By Alex Wilson
I chose to spend the fall semester of 2013 abroad, via the Best Semester India Study Program directed by Kirk McClelland, because I wanted to learn about a culture that was totally different than the United States. Being a Biochemistry major, this study abroad trip was not directly related to my science; rather this trip was about expanding my horizons and discovering what life was like beyond the U.S.
I lived in a hostel with the other male college students while studying abroad in India. We would go into the city, drink tea, and just have a good time. I loved that I could get fresh coconut water just 3 minutes down the road! India has a variety of different fruits that we don’t have in the U.S., but even the same fruits, such as pineapples and mangoes (which India has seventy varieties of!), taste completely different!
While studying abroad in India, I took a Contemporary India class in which we learned about India’s history and culture. It began with the Indus Civilization and continued until India’s Independence in 1940. Additionally, I took Religious Landscapes which consisted of learning about different religions, as well field trips to visit temples. We learned about Hinduism, Buddhism, Jainism, Sikhism, Islam, and few other minor religions.
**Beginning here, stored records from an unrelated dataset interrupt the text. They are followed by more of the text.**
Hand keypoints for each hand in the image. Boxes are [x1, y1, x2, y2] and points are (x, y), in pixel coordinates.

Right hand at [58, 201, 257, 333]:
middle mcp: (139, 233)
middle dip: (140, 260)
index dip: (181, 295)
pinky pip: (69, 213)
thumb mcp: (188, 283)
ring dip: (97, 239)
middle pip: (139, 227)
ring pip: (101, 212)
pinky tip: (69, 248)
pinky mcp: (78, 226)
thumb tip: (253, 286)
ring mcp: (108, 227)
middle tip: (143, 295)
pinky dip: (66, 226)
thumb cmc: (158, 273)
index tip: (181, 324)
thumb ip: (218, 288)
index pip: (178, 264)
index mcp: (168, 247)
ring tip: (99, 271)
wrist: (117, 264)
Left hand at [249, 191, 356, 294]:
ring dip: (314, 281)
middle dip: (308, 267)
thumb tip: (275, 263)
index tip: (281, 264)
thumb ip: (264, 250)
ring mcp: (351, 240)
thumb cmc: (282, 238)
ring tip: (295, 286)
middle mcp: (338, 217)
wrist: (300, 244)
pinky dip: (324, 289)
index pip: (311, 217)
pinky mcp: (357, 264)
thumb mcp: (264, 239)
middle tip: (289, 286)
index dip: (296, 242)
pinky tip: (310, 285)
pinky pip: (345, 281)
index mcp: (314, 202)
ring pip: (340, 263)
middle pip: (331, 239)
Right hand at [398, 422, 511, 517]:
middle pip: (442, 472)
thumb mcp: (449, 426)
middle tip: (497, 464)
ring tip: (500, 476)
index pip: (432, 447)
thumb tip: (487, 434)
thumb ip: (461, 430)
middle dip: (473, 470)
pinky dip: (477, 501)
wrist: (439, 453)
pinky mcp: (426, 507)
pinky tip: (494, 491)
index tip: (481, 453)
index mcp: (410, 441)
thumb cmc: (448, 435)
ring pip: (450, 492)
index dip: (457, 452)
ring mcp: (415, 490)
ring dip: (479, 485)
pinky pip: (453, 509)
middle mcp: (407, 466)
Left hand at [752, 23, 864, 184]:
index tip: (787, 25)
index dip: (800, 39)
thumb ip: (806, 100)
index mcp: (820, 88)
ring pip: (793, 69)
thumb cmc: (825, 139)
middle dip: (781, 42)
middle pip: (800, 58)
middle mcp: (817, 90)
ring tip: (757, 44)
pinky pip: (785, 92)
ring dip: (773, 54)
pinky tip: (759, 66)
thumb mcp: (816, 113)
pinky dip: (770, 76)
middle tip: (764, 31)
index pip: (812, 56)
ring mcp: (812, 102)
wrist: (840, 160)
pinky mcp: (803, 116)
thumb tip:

We also learned about the history of Christianity in India.
It was a very eye-opening experience for me to be in a country where Christianity was not the dominant religion. I had the opportunity to learn about other religions which gave me new insight and perspectives about my own.
I also took a culinary course in which I learned how to make authentic Indian cuisine. All the classes were hands-on and practical, allowing me to gain actual experience rather than only theory. Not only did the food taste delicious, but I got to learn a variety of different cooking techniques. In India, the cooking changes from state to state, and so every class we cooked cuisine of a different state. We cooked six different dishes per class: meat/poultry/fish, vegetables, rice, salad, bread, and dessert. This meant about four hours of cooking! When we finished, however, we realized it was worth the wait!
During the second half of the semester, we did a lot of traveling and visited at least 6 different states in India. Each state had its own language, culture, and cuisine.
Additionally, I was able to volunteer at Cottolengo Special School for the Mentally Challenged. I learned how much I enjoy teaching and helping youth. It was fun to be a kid again and play hide and seek with the children. I began to see the children improve as we continued to give them attention and got to see first-hand how patience, care, and affection can transform a life.
The most impactful part of studying abroad in India was experiencing their hospitality. There is a saying in India: “Guest is God.” Being a good host is an integral part of their culture. I believe this is because relationships have such a high importance in India. In western culture, individualistic achievement is given priority, whereas in India, cultural success is centered around one’s family life. I enjoyed the trip abroad and the knowledge I garnered from experiencing the wonderful culture and people.